I can't think about late-term abortions without imagining the circumstances that would lead a woman to seek an abortion so late when she didn't seek one at 8 weeks. None of those circumstances are good: getting diagnosed with cancer, leaving an abusive relationship, finding out the baby has a horrendous birth defect, or even just not having access to an abortion clinic in time or not knowing you were pregnant in time. Any circumstance that would lead a woman to spend three days forcing dilation so she can deliver a dead baby has to be fucking tragic. I don't think there's adequate basis for shaming those women above and beyond the shame already heaped on the women who manage to get their abortions in convenient pill form.
"Personhood develops slowly, starting at some threshold of brain development and only reaching remarkable, species-specific levels sometime in the first year or two after birth. There are points in development where a human is not more morally significant than any other animal, and at point we don't owe them different moral duties, any more than we would owe a (truly) brain-dead human."

Well, except that a dog is not likely to develop adult-human intelligence, and a brain-dead human is not likely to recover, but a 1-year-old may be just a few years away from things like conversation, math, and reading, so there may be a basis for distinguishing between "not going to become a person" and "not currently a person."
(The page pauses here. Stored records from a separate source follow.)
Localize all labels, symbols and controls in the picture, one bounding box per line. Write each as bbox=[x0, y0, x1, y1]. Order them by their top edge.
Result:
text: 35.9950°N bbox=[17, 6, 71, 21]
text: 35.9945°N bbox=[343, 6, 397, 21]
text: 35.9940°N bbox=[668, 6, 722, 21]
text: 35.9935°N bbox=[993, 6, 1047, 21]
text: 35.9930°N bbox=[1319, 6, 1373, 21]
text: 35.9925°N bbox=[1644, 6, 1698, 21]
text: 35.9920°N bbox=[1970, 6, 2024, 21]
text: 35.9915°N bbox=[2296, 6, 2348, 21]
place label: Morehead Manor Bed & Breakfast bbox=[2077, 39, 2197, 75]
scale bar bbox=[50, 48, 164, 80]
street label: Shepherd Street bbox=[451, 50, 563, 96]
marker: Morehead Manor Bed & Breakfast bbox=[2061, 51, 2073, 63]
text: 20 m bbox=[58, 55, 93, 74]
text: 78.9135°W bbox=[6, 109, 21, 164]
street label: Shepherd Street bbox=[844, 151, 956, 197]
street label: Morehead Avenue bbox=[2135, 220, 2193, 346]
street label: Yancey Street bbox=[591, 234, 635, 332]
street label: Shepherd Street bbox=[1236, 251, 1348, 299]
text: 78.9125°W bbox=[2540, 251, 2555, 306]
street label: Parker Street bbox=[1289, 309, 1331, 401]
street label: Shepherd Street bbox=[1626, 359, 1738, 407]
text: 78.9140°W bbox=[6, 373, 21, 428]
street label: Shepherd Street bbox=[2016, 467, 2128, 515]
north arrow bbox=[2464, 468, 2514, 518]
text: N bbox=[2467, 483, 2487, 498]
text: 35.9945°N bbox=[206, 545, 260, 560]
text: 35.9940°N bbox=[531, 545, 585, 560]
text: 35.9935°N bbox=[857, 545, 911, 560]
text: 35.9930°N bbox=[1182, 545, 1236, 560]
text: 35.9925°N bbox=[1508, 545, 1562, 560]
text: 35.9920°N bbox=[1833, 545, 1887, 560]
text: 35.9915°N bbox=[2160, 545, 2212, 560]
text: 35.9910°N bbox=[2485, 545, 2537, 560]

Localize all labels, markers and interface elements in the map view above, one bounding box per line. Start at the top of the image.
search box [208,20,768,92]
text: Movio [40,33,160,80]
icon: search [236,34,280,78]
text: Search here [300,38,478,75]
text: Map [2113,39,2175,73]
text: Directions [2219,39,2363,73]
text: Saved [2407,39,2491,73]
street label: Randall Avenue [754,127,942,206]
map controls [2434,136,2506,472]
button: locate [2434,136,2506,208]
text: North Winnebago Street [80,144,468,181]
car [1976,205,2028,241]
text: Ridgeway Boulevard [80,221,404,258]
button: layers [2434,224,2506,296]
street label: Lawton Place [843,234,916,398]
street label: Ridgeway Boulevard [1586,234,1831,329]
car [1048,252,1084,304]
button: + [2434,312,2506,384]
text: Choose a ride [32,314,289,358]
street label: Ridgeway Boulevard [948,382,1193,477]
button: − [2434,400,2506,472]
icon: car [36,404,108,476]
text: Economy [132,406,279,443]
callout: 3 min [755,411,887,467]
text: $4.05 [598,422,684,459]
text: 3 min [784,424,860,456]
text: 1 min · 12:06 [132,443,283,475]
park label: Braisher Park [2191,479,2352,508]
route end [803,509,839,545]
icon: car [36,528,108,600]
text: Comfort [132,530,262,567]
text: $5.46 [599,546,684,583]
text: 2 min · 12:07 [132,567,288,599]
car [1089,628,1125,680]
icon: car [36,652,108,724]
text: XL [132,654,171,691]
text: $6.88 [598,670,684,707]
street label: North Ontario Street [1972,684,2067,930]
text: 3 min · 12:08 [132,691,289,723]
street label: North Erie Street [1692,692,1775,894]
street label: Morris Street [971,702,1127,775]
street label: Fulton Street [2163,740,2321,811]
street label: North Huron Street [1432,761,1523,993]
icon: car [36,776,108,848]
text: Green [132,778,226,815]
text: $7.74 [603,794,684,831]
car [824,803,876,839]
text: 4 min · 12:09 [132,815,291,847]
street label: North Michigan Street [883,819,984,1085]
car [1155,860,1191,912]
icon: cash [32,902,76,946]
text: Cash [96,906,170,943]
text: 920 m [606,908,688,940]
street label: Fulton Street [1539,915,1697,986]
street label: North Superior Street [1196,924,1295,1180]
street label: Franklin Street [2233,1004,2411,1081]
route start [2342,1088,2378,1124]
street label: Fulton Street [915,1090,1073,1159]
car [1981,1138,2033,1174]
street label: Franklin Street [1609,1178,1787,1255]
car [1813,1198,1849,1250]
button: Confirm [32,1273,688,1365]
Are there areas of policy that focus not on current state but on trajectory?

Someone convicted can be considered as "someone who will, in one way or another, reintegrate into society after a period in jail" or "now and forever, someone who has been convicted." I mean, yes, the past state there has lasting relevance given the chance of repeat offenses, and it's reasonable to handle repeat offenses in light of the past.

I'm getting off topic and it's time to re-focus on work.